A Polícia Civil de Roraima apresentou, em reconstituição realizada no dia 20 de março, as principais hipóteses que cercam a morte do líder indígena Gabriel Ferreira Rodrigues, de 28 anos. Encontrado morto em estado avançado de decomposição em 10 de fevereiro, a investigação aponta para um acidente de moto, seguido de um ataque de formigas e desorientação na mata como as causas mais prováveis do falecimento.
Gabriel desapareceu na madrugada do dia 1º de fevereiro, após sair de sua comunidade para pilotar uma motocicleta na rodovia RR-203, em Amajari. A reconstituição técnica revelou que, ao alcançar o quilômetro 26 da rodovia, o líder indígena sofreu uma queda, desencadeando uma série de eventos trágicos. Após o acidente, ele teria caído em um ninho de formigas tucandeiras, cujas picadas são extremamente dolorosas.
De acordo com os peritos, a dor intensa provocada pelas picadas causou pânico e desorientação em Gabriel, levando-o a se afastar da rodovia. O perito Sttefani Ribeiro detalhou que, em meio ao desespero, ele se dirigiu para uma área de mata onde foi encontrado, sob uma árvore que oferecia sombra, a única nas proximidades.
O corpo de Gabriel foi identificado por meio de sua arcada dentária, uma vez que estava desaparecido por quase dez dias. O médico-legista Deyne Morais classificou a causa da morte como indeterminada, uma vez que não foram observadas fraturas ou lesões fatais, exceto por duas marcas no pescoço que, segundo a perícia, foram causadas por animais após o falecimento.
A investigação também incluiu a análise do celular de Gabriel, que não revelou indícios de ameaças ou conflitos. O chefe do Núcleo de Inteligência da Polícia Civil de Roraima, Ricardo Pedrosa, confirmou que não foram encontrados registros que indicassem uma situação de risco para o líder indígena, reforçando a linha de investigação que aponta para um trágico acidente.

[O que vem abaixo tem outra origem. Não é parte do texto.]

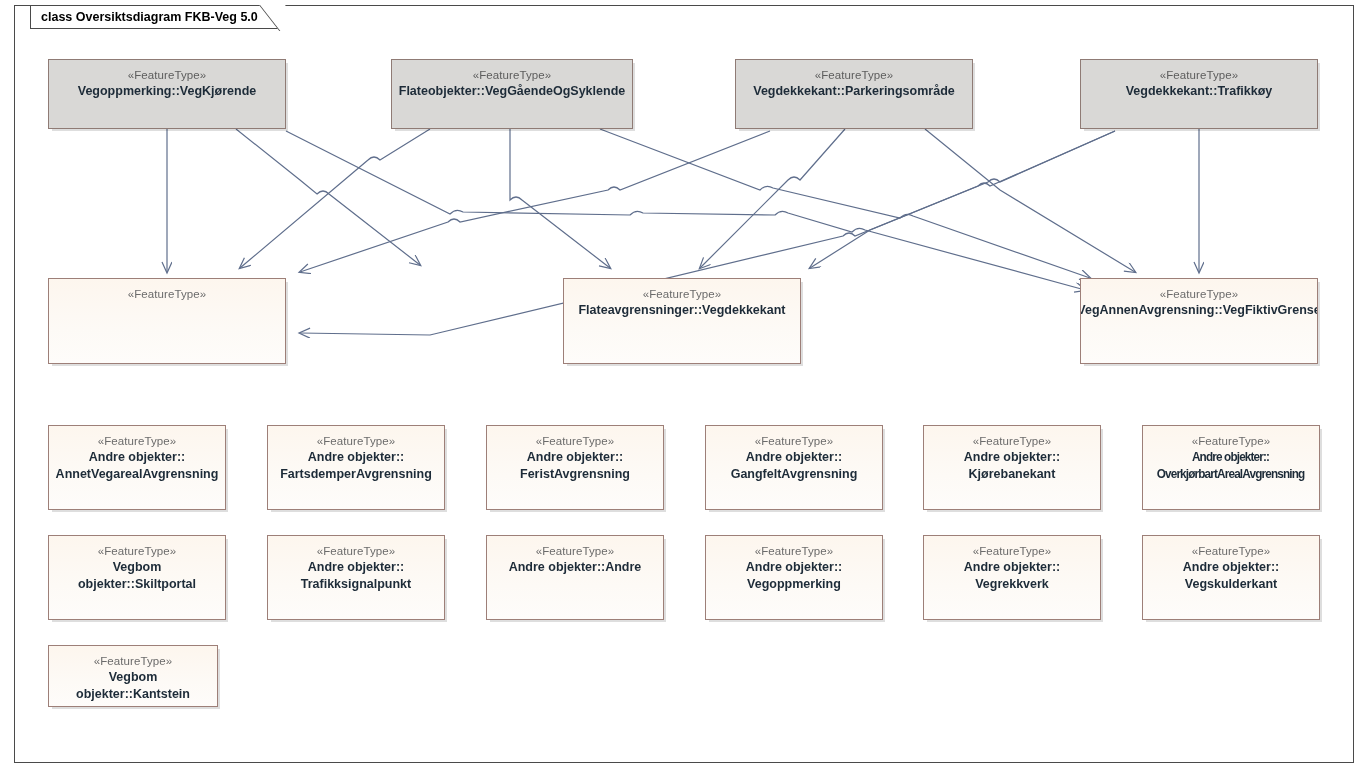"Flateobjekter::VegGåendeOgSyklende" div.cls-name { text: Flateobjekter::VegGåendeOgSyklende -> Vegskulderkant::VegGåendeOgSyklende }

Apesar das conclusões da Polícia Civil, o Conselho Indígena de Roraima (CIR) expressou sua preocupação, enfatizando que a hipótese de envolvimento de terceiros não foi completamente descartada. O CIR destacou que a descoberta da motocicleta e do celular a cerca de 250 metros do corpo, bem como a condição em que Gabriel foi encontrado, levantam questões que ainda precisam ser esclarecidas.
O CIR anunciou a intenção de buscar a análise de especialistas independentes e solicitar novas diligências periciais. A organização também pretende acionar a Polícia Federal e o Ministério Público Federal, com a expectativa de que a justiça seja feita em um contexto de crescente insegurança nos territórios indígenas.
Durante o encontro com lideranças indígenas, o tuxaua-geral do CIR, Amarildo Macuxi, considerou a atualização das informações um passo positivo, mas reafirmou a necessidade de vigilância contínua. A mobilização em fevereiro, que clamou por justiça, refletiu a determinação da comunidade em buscar esclarecimentos sobre a morte de Gabriel.
O caso de Gabriel Ferreira Rodrigues destaca a complexidade das circunstâncias que envolvem sua morte e a importância de uma investigação minuciosa. Enquanto a Polícia Civil apresenta suas conclusões, a comunidade indígena permanece atenta, exigindo respostas claras e justiça em um ambiente de vulnerabilidade. O desfecho desta história ainda está por vir, e a busca por verdade e segurança continua.